Apple vs. Android

Neither is better. They are different. Android is a more open platform, allowing you to run applications from outside the app store. The file system is also open-- meaning you can plug it into any computer and it will act like a USB drive or external hard drive. While this openness creates choice in the market and drives innovation, it comes at a cost, which is optimization and security. 
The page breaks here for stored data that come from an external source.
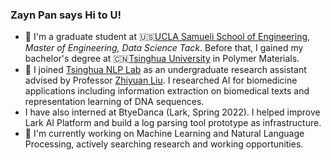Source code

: ### Zayn Pan says Hi to U!

<!--
**Panzy-18/Panzy-18** is a ✨ _special_ ✨ repository because its `README.md` (this file) appears on your GitHub profile.

Here are some ideas to get you started:

- 🔭 I’m currently working on ...
- 🌱 I’m currently learning ...
- 👯 I’m looking to collaborate on ...
- 🤔 I’m looking for help with ...
- 💬 Ask me about ...
- 📫 How to reach me: ...
- 😄 Pronouns: ...
- ⚡ Fun fact: ...
-->

- 🌱 I'm a graduate student at 🇺🇸[UCLA Samueli School of Engineering](https://samueli.ucla.edu/), _Master of Engineering, Data Science Tack_. Before that, I gained my bachelor's degree at 🇨🇳[Tsinghua University](https://www.tsinghua.edu.cn/) in Polymer Materials.
- 🧐 I joined [Tsinghua NLP Lab](https://nlp.csai.tsinghua.edu.cn/) as an undergraduate research assistant advised by Professor [Zhiyuan Liu](https://nlp.csai.tsinghua.edu.cn/~lzy/). I researched AI for biomedicine applications including information extraction on biomedical texts and representation learning of DNA sequences.
- I have also interned at BtyeDanca (Lark, Spring 2022). I helped improve Lark AI Platform and build a log parsing tool prototype as infrastructure.
- 🔭 I'm currently working on Machine Learning and Natural Language Processing, actively searching research and working opportunities. 
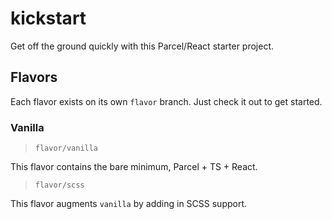 # kickstart

Get off the ground quickly with this Parcel/React starter project.

## Flavors

Each flavor exists on its own `flavor` branch. Just check it out to get started.

### Vanilla

> `flavor/vanilla`

This flavor contains the bare minimum, Parcel + TS + React.

> `flavor/scss`

This flavor augments `vanilla` by adding in SCSS support.

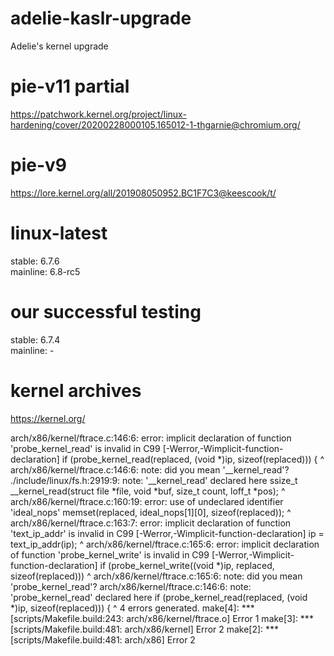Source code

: # adelie-kaslr-upgrade
Adelie's kernel upgrade  

# pie-v11 partial
https://patchwork.kernel.org/project/linux-hardening/cover/20200228000105.165012-1-thgarnie@chromium.org/  

# pie-v9
https://lore.kernel.org/all/201908050952.BC1F7C3@keescook/t/  

# linux-latest
stable: 6.7.6  
mainline: 6.8-rc5

# our successful testing
stable: 6.7.4  
mainline: -

# kernel archives
https://kernel.org/  

arch/x86/kernel/ftrace.c:146:6: error: implicit declaration of function 'probe_kernel_read' is invalid in C99 [-Werror,-Wimplicit-function-declaration]
        if (probe_kernel_read(replaced, (void *)ip, sizeof(replaced))) {
            ^
arch/x86/kernel/ftrace.c:146:6: note: did you mean '__kernel_read'?
./include/linux/fs.h:2919:9: note: '__kernel_read' declared here
ssize_t __kernel_read(struct file *file, void *buf, size_t count, loff_t *pos);
        ^
arch/x86/kernel/ftrace.c:160:19: error: use of undeclared identifier 'ideal_nops'
        memset(replaced, ideal_nops[1][0], sizeof(replaced));
                         ^
arch/x86/kernel/ftrace.c:163:7: error: implicit declaration of function 'text_ip_addr' is invalid in C99 [-Werror,-Wimplicit-function-declaration]
        ip = text_ip_addr(ip);
             ^
arch/x86/kernel/ftrace.c:165:6: error: implicit declaration of function 'probe_kernel_write' is invalid in C99 [-Werror,-Wimplicit-function-declaration]
        if (probe_kernel_write((void *)ip, replaced, sizeof(replaced)))
            ^
arch/x86/kernel/ftrace.c:165:6: note: did you mean 'probe_kernel_read'?
arch/x86/kernel/ftrace.c:146:6: note: 'probe_kernel_read' declared here
        if (probe_kernel_read(replaced, (void *)ip, sizeof(replaced))) {
            ^
4 errors generated.
make[4]: *** [scripts/Makefile.build:243: arch/x86/kernel/ftrace.o] Error 1
make[3]: *** [scripts/Makefile.build:481: arch/x86/kernel] Error 2
make[2]: *** [scripts/Makefile.build:481: arch/x86] Error 2

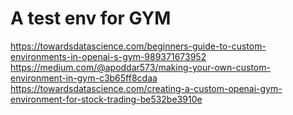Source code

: # A test env for GYM

https://towardsdatascience.com/beginners-guide-to-custom-environments-in-openai-s-gym-989371673952
https://medium.com/@apoddar573/making-your-own-custom-environment-in-gym-c3b65ff8cdaa
https://towardsdatascience.com/creating-a-custom-openai-gym-environment-for-stock-trading-be532be3910e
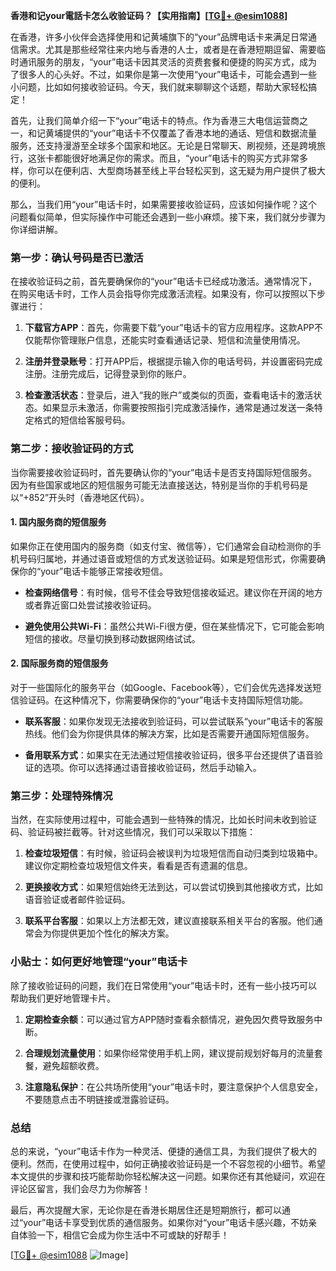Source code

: **香港和记your電話卡怎么收验证码？【实用指南】[[TG💪+ @esim1088](https://t.me/s/esim1088)]**

在香港，许多小伙伴会选择使用和记黄埔旗下的“your”品牌电话卡来满足日常通信需求。尤其是那些经常往来内地与香港的人士，或者是在香港短期逗留、需要临时通讯服务的朋友，“your”电话卡因其灵活的资费套餐和便捷的购买方式，成为了很多人的心头好。不过，如果你是第一次使用“your”电话卡，可能会遇到一些小问题，比如如何接收验证码。今天，我们就来聊聊这个话题，帮助大家轻松搞定！

首先，让我们简单介绍一下“your”电话卡的特点。作为香港三大电信运营商之一，和记黄埔提供的“your”电话卡不仅覆盖了香港本地的通话、短信和数据流量服务，还支持漫游至全球多个国家和地区。无论是日常聊天、刷视频，还是跨境旅行，这张卡都能很好地满足你的需求。而且，“your”电话卡的购买方式非常多样，你可以在便利店、大型商场甚至线上平台轻松买到，这无疑为用户提供了极大的便利。

那么，当我们用“your”电话卡时，如果需要接收验证码，应该如何操作呢？这个问题看似简单，但实际操作中可能还会遇到一些小麻烦。接下来，我们就分步骤为你详细讲解。

### 第一步：确认号码是否已激活

在接收验证码之前，首先要确保你的“your”电话卡已经成功激活。通常情况下，在购买电话卡时，工作人员会指导你完成激活流程。如果没有，你可以按照以下步骤进行：

1. **下载官方APP**：首先，你需要下载“your”电话卡的官方应用程序。这款APP不仅能帮你管理账户信息，还能实时查看通话记录、短信和流量使用情况。
   
2. **注册并登录账号**：打开APP后，根据提示输入你的电话号码，并设置密码完成注册。注册完成后，记得登录到你的账户。

3. **检查激活状态**：登录后，进入“我的账户”或类似的页面，查看电话卡的激活状态。如果显示未激活，你需要按照指引完成激活操作，通常是通过发送一条特定格式的短信给客服号码。

### 第二步：接收验证码的方式

当你需要接收验证码时，首先要确认你的“your”电话卡是否支持国际短信服务。因为有些国家或地区的短信服务可能无法直接送达，特别是当你的手机号码是以“+852”开头时（香港地区代码）。

#### 1. 国内服务商的短信服务

如果你正在使用国内的服务商（如支付宝、微信等），它们通常会自动检测你的手机号码归属地，并通过语音或短信的方式发送验证码。如果是短信形式，你需要确保你的“your”电话卡能够正常接收短信。

- **检查网络信号**：有时候，信号不佳会导致短信接收延迟。建议你在开阔的地方或者靠近窗口处尝试接收验证码。
  
- **避免使用公共Wi-Fi**：虽然公共Wi-Fi很方便，但在某些情况下，它可能会影响短信的接收。尽量切换到移动数据网络试试。

#### 2. 国际服务商的短信服务

对于一些国际化的服务平台（如Google、Facebook等），它们会优先选择发送短信验证码。在这种情况下，你需要确保你的“your”电话卡支持国际短信功能。

- **联系客服**：如果你发现无法接收到验证码，可以尝试联系“your”电话卡的客服热线。他们会为你提供具体的解决方案，比如是否需要开通国际短信服务。

- **备用联系方式**：如果实在无法通过短信接收验证码，很多平台还提供了语音验证的选项。你可以选择通过语音接收验证码，然后手动输入。

### 第三步：处理特殊情况

当然，在实际使用过程中，可能会遇到一些特殊的情况，比如长时间未收到验证码、验证码被拦截等。针对这些情况，我们可以采取以下措施：

1. **检查垃圾短信**：有时候，验证码会被误判为垃圾短信而自动归类到垃圾箱中。建议你定期检查垃圾短信文件夹，看看是否有遗漏的信息。

2. **更换接收方式**：如果短信始终无法到达，可以尝试切换到其他接收方式，比如语音验证或者邮件验证码。

3. **联系平台客服**：如果以上方法都无效，建议直接联系相关平台的客服。他们通常会为你提供更加个性化的解决方案。

### 小贴士：如何更好地管理“your”电话卡

除了接收验证码的问题，我们在日常使用“your”电话卡时，还有一些小技巧可以帮助我们更好地管理卡片。

1. **定期检查余额**：可以通过官方APP随时查看余额情况，避免因欠费导致服务中断。

2. **合理规划流量使用**：如果你经常使用手机上网，建议提前规划好每月的流量套餐，避免超额收费。

3. **注意隐私保护**：在公共场所使用“your”电话卡时，要注意保护个人信息安全，不要随意点击不明链接或泄露验证码。

### 总结

总的来说，“your”电话卡作为一种灵活、便捷的通信工具，为我们提供了极大的便利。然而，在使用过程中，如何正确接收验证码是一个不容忽视的小细节。希望本文提供的步骤和技巧能帮助你轻松解决这一问题。如果你还有其他疑问，欢迎在评论区留言，我们会尽力为你解答！

最后，再次提醒大家，无论你是在香港长期居住还是短期旅行，都可以通过“your”电话卡享受到优质的通信服务。如果你对“your”电话卡感兴趣，不妨亲自体验一下，相信它会成为你生活中不可或缺的好帮手！

[[TG💪+ @esim1088](https://t.me/s/esim1088) ![Image](https://i.postimg.cc/4NQfJmqS/Snipaste-2025-05-13-00-14-12.png)]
Since many different hardware manufacturers make Android phones (summed, more than iPhones), the software landscape is extremely fragmented, with multiple versions of Android, running multiple OEM skins, on multiple devices. Compare that to Apple, which is entirely vertically integrated-- they design the chipset, hardware, software, everything. iOS is extremely optimized for their A series chipset (which, by the way, utterly destroy the Qualcomm chips used in Androids). Fragmentation mean vulnerabilities are harder to patch and easier to exploit.

On security, Apple wins, with no caveats. Every current generation iPhone is hardware encrypted by default, while less than 10% of Android phones are secure.

On voice recognition, Google's Assistant is significantly better than Siri.

iOS still doesn't have homescreen widgets!

It's worth pointing out price difference-- you pay a premium for an iPhone. Google's Pixel phones are similarly expensive, but there is an entire world of cheaper Android phones to choose from.

At the end of the day, most of the differences between platforms have disappeared. In their UI and UX they are highly similar. I choose Android for its modularity, choice of hardware, homescreen widgets, and better voice recognition.